Let $X ∈ M(n, \Bbb C)$ and $\{u_1, u_2, . . . , u_n\}$ be an orthonormal basis of $\Bbb C^n$. Prove that $\lVert X\rVert^2 =\sum_{i,j=1}^\infty \lvert\langle u_i,Xu_j\rangle\rvert^2$. Here $\lVert X\rVert^2=\sum_{i,j=1}^\infty X_{ij}^2$.
I have tried like this: $\exists P$ orthogonal (as $\{u_1, u_2, . . . , u_n\}$ and $\{e_1, e_2, . . . , e_n\}$ both are orthonormal) such that $P(e_i)=u_i$ where $e_i$ is our standard basis element in $\Bbb C^n$.
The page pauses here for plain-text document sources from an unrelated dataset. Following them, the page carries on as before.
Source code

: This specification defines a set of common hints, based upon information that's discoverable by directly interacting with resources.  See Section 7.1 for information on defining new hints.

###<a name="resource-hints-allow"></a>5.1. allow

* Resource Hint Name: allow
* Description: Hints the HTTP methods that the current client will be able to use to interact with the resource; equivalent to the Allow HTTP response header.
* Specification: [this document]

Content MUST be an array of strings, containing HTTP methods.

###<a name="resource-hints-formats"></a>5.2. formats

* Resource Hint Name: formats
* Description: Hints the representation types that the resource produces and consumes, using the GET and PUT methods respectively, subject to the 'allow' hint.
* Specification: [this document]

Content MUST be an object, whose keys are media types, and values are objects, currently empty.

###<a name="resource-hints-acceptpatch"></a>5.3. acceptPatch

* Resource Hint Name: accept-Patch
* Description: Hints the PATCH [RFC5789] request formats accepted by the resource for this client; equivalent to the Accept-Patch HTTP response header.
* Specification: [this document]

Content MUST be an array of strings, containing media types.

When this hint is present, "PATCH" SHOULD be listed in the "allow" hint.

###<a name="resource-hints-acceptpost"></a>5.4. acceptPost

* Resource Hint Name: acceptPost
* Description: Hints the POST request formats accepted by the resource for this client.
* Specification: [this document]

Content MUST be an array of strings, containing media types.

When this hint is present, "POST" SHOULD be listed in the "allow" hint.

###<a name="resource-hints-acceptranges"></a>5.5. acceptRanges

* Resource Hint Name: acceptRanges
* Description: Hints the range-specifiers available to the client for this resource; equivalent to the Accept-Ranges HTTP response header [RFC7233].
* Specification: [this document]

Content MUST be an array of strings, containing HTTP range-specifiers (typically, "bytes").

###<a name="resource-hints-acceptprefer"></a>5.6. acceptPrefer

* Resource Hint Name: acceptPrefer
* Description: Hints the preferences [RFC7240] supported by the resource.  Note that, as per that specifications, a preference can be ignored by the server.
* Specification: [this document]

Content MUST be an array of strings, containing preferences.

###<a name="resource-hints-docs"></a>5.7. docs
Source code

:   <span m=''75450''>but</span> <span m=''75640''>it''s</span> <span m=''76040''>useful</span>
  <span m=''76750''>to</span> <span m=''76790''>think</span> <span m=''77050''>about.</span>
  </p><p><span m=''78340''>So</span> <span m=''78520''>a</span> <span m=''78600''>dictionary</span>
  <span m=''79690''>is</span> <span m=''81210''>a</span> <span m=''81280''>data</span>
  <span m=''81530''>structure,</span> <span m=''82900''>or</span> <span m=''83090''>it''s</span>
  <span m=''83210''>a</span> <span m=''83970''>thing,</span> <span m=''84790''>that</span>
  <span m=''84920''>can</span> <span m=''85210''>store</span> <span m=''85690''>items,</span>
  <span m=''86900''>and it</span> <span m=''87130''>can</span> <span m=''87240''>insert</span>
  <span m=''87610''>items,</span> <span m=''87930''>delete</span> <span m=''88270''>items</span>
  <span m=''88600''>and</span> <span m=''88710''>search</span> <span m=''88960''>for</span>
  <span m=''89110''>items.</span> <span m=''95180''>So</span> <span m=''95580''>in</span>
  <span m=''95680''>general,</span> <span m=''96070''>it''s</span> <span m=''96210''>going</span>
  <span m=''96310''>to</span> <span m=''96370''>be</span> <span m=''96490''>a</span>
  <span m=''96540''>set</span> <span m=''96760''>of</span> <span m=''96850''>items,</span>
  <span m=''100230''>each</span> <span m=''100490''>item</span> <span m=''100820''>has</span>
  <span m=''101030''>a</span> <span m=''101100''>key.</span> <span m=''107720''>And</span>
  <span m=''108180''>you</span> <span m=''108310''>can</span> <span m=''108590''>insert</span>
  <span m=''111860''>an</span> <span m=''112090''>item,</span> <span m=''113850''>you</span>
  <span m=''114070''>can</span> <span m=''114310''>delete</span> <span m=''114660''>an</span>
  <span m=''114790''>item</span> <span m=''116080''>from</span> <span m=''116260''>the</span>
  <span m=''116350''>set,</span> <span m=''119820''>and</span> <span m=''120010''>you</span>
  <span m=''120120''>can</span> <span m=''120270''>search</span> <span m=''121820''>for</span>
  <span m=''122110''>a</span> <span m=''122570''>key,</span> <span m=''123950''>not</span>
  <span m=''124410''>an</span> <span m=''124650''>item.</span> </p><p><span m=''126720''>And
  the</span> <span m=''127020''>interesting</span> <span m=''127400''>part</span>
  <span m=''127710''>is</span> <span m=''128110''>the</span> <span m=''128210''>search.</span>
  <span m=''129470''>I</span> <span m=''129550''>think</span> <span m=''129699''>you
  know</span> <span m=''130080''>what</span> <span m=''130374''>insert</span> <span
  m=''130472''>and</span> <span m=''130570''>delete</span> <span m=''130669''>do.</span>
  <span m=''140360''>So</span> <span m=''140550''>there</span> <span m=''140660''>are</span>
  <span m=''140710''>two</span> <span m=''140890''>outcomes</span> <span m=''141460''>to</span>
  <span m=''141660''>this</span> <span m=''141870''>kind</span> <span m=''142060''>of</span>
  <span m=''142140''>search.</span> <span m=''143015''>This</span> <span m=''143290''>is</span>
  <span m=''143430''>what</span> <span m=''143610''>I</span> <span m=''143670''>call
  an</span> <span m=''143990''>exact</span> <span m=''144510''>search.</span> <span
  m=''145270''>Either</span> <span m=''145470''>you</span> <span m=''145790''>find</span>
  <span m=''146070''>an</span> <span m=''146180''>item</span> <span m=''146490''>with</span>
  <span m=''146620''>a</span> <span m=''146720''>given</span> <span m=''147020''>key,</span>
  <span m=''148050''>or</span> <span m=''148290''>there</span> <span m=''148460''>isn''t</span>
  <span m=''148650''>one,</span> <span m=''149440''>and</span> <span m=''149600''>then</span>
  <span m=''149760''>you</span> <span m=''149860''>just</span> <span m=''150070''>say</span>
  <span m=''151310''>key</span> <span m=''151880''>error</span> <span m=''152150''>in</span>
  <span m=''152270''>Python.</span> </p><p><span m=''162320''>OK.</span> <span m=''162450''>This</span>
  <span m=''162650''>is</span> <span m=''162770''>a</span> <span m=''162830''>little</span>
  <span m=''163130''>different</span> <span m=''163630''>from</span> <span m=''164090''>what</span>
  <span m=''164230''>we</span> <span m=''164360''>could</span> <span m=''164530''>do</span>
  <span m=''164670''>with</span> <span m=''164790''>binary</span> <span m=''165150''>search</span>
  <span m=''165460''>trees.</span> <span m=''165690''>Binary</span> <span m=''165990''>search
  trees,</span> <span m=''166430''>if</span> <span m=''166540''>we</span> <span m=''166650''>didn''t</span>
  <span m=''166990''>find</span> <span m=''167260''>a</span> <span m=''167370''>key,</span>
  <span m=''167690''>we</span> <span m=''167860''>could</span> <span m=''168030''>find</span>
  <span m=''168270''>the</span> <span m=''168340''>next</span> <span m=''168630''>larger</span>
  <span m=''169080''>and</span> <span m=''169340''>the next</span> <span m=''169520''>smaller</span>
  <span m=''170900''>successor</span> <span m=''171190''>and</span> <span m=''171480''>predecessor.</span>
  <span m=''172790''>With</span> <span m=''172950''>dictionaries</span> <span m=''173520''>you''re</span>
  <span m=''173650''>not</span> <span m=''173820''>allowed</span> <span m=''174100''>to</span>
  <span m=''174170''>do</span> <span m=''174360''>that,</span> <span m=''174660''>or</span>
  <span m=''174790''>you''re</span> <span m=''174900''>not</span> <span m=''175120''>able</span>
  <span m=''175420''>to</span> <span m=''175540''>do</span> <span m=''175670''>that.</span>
Now $\sum_{i,j=1}^\infty\lvert\langle u_i,Xu_j\rangle\rvert^2=\sum_{i,j=1}^\infty\lvert\langle Pe_i,XPe_j\rangle\rvert^2=^?\sum_{i,j=1}^\infty\lvert\langle e_i,Xe_j\rangle\rvert^2$. $\ldots (1)$
Because I know that $\lvert\langle Pe_i,Pe_j\rangle\rvert=\lvert\langle e_i,e_j\rangle\rvert$ for othogonal matrix $P$ but here we have $\lvert\langle Pe_i,XPe_j\rangle\rvert$ in equation $(1)$.
I need justification.
First use the fact that for any vector $v$, $||v||^{2}= \sum _{i=1} ^{\infty} |\langle u_i ,v \rangle|^{2}$. We now have to show that $||X||^{2}= \sum_j ||X u_j||^{2}$. Now $\sum_j ||X u_j||^{2}=\sum _{j,k} |\langle X u_j , e_k \rangle|^{2} =\sum _{j,k} |\langle u_j , Y e_k \rangle|^{2}$ where Y is the adjoint of X. Hence $\sum_j ||X u_j||^{2}=\sum ||Ye_k||^{2}$. In order to replace Y by X use the following idea: in above identities we only used the facts that $\{u_j\}$ and $\{e_j\}$ were orthonormal bases. We can interchange teh roles of these and also replace X by Y. If you do this and note that the adjoint of Y is X you will see that $\sum ||Ye_k||^{2}=\sum ||X e_k||^{2}=||X||^{2}$. I have used operator theoretic notations and I hope that is OK with you.